● **TASK PROMPT**
Go through the records below and report each line with "Продавец" in it.

● **SUPPLIED RECORDS**
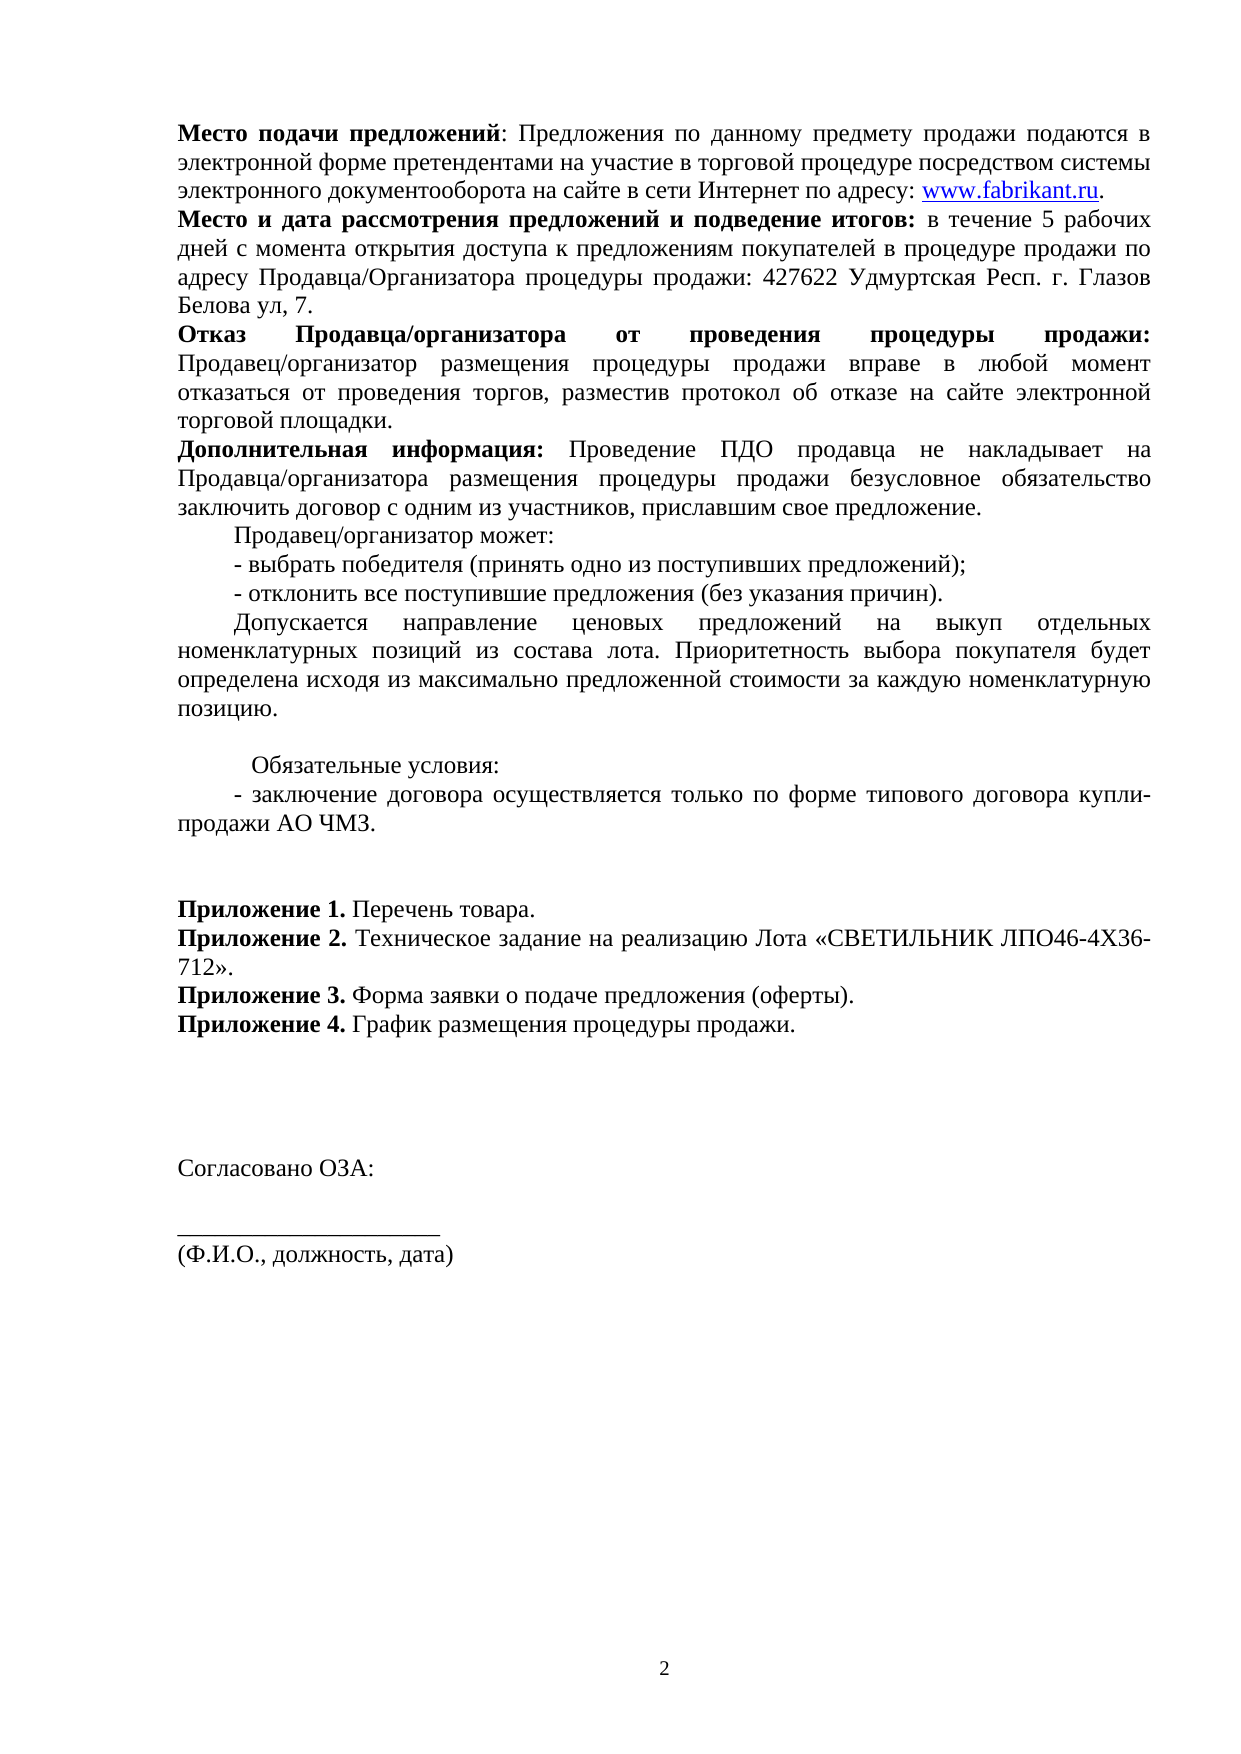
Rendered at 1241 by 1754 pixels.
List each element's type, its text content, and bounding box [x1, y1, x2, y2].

text - выбрать победителя (принять одно из поступивших предложений); [177, 549, 1152, 578]
text - заключение договора осуществляется только по форме типового договора купли-продажи АО ЧМЗ. [177, 779, 1152, 837]
text Приложение 1. Перечень товара. [177, 894, 1152, 923]
text Приложение 4. График размещения процедуры продажи. [177, 1009, 1152, 1038]
text Приложение 3. Форма заявки о подаче предложения (оферты). [177, 981, 1152, 1009]
text Отказ Продавца/организатора от проведения процедуры продажи: Продавец/организатор размещения процедуры продажи вправе в любой момент отказаться от проведения торгов, разместив протокол об отказе на сайте электронной торговой площадки. [177, 319, 1152, 434]
text Допускается направление ценовых предложений на выкуп отдельных номенклатурных позиций из состава лота. Приоритетность выбора покупателя будет определена исходя из максимально предложенной стоимости за каждую номенклатурную позицию. [177, 607, 1152, 722]
text _____________________ [177, 1211, 1152, 1239]
text Согласовано ОЗА: [177, 1153, 1152, 1182]
text Место подачи предложений: Предложения по данному предмету продажи подаются в электронной форме претендентами на участие в торговой процедуре посредством системы электронного документооборота на сайте в сети Интернет по адресу: www.fabrikant.ru. [177, 118, 1152, 204]
text Дополнительная информация: Проведение ПДО продавца не накладывает на Продавца/организатора размещения процедуры продажи безусловное обязательство заключить договор с одним из участников, приславшим свое предложение. [177, 434, 1152, 521]
text Место и дата рассмотрения предложений и подведение итогов: в течение 5 рабочих дней с момента открытия доступа к предложениям покупателей в процедуре продажи по адресу Продавца/Организатора процедуры продажи: 427622 Удмуртская Респ. г. Глазов Белова ул, 7. [177, 204, 1152, 319]
text - отклонить все поступившие предложения (без указания причин). [177, 578, 1152, 607]
text Приложение 2. Техническое задание на реализацию Лота «СВЕТИЛЬНИК ЛПО46-4Х36-712». [177, 923, 1152, 981]
text Продавец/организатор может: [177, 521, 1152, 549]
text Обязательные условия: [177, 751, 1152, 779]
text (Ф.И.О., должность, дата) [177, 1239, 1152, 1268]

● **SOLUTION TO THIS PROBLEM**
text Отказ Продавца/организатора от проведения процедуры продажи: Продавец/организатор размещения процедуры продажи вправе в любой момент отказаться от проведения торгов, разместив протокол об отказе на сайте электронной торговой площадки. [177, 319, 1152, 434]
text Продавец/организатор может: [177, 521, 1152, 549]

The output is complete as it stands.